Bloed is een heterogene structuur.Het verlagen van de bloeddruk kan ook de viscositeit ervan verhogen. Omgekeerd treedt een afname van de viscositeit op onder invloed van hoge druk. Systemische structurering valt uiteen. Als de capillairen worden versmald tot 150 micron of minder, neemt de viscositeit af. Het werk van het menselijke cardiovasculaire systeem hangt rechtstreeks af van deze indicator.
Soortelijk gewicht
Veranderingen in de fysisch-chemische eigenschappen van bloedwordt weerspiegeld in het werk van elk lichaamssysteem. Het is noodzakelijk om parameters als soortelijk gewicht onder controle te houden. Het hangt af van het aantal rode bloedcellen en van de hemoglobine die ze bevatten.
Plasmasamenstelling speelt ongetwijfeld een belangrijke rol.Het soortelijk gewicht van bloed bij een volwassene is 1,05-1,06. Bij mannen is het aantal rode bloedcellen hoger, dus voor hen is deze indicator iets hoger.
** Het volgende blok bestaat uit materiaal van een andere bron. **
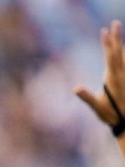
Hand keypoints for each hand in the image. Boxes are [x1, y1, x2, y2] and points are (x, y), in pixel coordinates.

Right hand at [74, 20, 124, 135]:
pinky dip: (124, 55)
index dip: (107, 43)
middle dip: (116, 37)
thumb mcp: (97, 107)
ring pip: (124, 56)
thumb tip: (75, 89)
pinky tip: (123, 52)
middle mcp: (122, 74)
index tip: (104, 31)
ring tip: (118, 33)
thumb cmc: (111, 115)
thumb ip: (87, 97)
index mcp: (113, 78)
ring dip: (120, 43)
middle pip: (119, 51)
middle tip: (115, 23)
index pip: (110, 56)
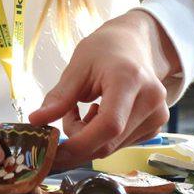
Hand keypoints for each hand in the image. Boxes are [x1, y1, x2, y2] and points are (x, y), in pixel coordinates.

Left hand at [28, 10, 177, 168]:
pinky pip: (119, 144)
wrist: (134, 44)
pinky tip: (96, 115)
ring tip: (79, 111)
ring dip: (86, 139)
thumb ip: (59, 97)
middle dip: (76, 143)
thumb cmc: (104, 50)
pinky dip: (99, 138)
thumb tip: (36, 121)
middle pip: (109, 142)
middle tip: (55, 128)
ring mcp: (157, 117)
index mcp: (130, 80)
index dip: (79, 143)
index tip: (51, 149)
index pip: (109, 125)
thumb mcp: (77, 67)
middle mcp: (150, 101)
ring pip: (112, 147)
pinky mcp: (155, 127)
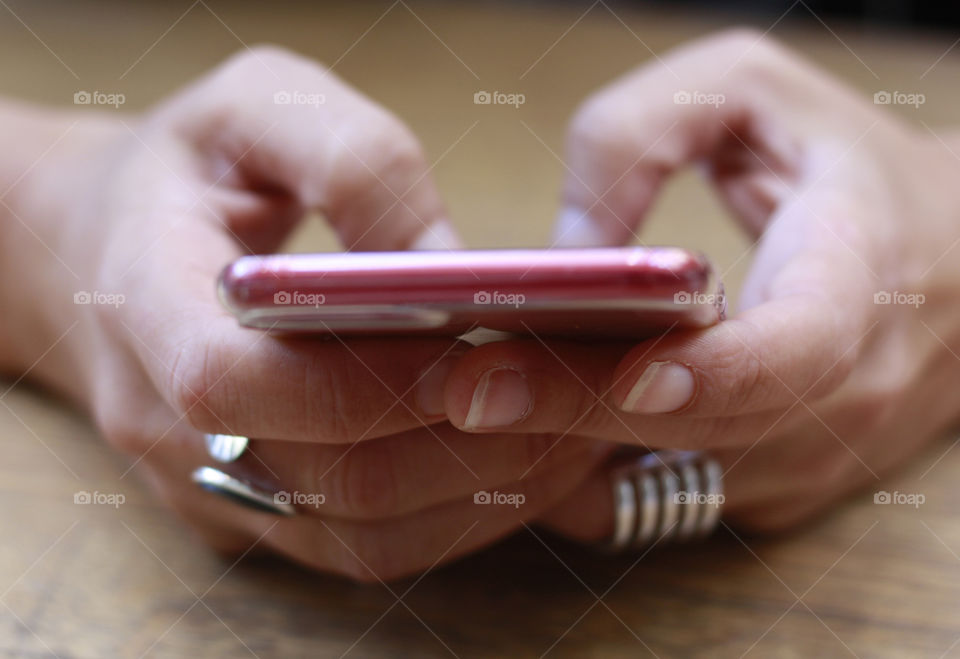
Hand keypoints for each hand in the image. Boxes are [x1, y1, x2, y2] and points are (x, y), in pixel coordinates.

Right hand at [0, 47, 608, 579]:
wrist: (108, 250)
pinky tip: (529, 458)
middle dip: (466, 440)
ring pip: (365, 532)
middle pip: (329, 477)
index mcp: (144, 307)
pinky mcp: (264, 514)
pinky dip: (463, 513)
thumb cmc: (190, 166)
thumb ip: (352, 162)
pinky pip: (371, 545)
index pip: (236, 383)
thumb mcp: (257, 106)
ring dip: (484, 488)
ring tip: (579, 426)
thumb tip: (450, 264)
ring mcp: (216, 486)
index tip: (482, 347)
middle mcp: (169, 427)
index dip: (366, 380)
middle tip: (577, 389)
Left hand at [439, 30, 959, 537]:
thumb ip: (642, 134)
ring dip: (576, 448)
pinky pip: (670, 499)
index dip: (712, 368)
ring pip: (680, 478)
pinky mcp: (774, 488)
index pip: (798, 347)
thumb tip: (565, 249)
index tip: (624, 369)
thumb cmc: (841, 162)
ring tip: (484, 398)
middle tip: (465, 385)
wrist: (948, 260)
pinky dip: (597, 471)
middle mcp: (846, 390)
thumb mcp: (747, 92)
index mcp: (856, 277)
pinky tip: (538, 424)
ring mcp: (812, 455)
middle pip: (706, 425)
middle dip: (578, 409)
In omstandigheden van verhoogd vochtverlies door het lichaam(bijvoorbeeld bij warm weer, in een benauwde kamer), neemt het soortelijk gewicht van bloed toe. In plasma is deze indicator lager dan in erytrocyten. Daarom treedt bij het verlies van vocht een verhoging van de hematocriet op. Om deze indicator weer normaal te maken, sturen de hersenen een signaal van dorst. Hiermee kun je watervoorraden aanvullen. Daarom neemt op een warme dag de behoefte aan een grote hoeveelheid vloeistof toe.
Plasma
De fysisch-chemische eigenschappen van bloedplasma verdienen ook gedetailleerde aandacht. Dankzij de eiwitten die het bevat, vervult deze stof een aantal functies.
Plasma reguleert het water-zoutmetabolisme,handhaaft osmotische druk. Dit is erg belangrijk voor een normaal welzijn. Vanwege oncotische druk zorgt het voor het vereiste niveau van homeostase. Dankzij plasma blijven viscositeitseigenschappen, coaguleerbaarheid en beschermende functies ook behouden.
Deze omgeving is betrokken bij het correct houdenhet niveau van het zuur-base-evenwicht. Plasma is een reserve aan aminozuren. Hierdoor kan het bloed zijn voedingsfuncties uitoefenen. Plasma transporteert hormonen en vetzuren.
Gezien de fysisch-chemische eigenschappen van bloed,u kunt het belang ervan voor het lichaam begrijpen. Het op peil houden van alle kenmerken is de sleutel tot de gezondheid en het goed functioneren van het gehele cardiovasculaire systeem. Zelfs kleine afwijkingen in de indicatoren en eigenschappen van bloed, het plasma ervan, beïnvloeden het welzijn van een persoon.
Je moet naar de signalen van het lichaam luisterenhun eigen bestwil. Als een van de componenten niet voldoende is voor de normale werking van de bloedsomloop, zal de persoon zich onbevredigend voelen. In dergelijke gevallen is het noodzakelijk om een hematoloog te raadplegen.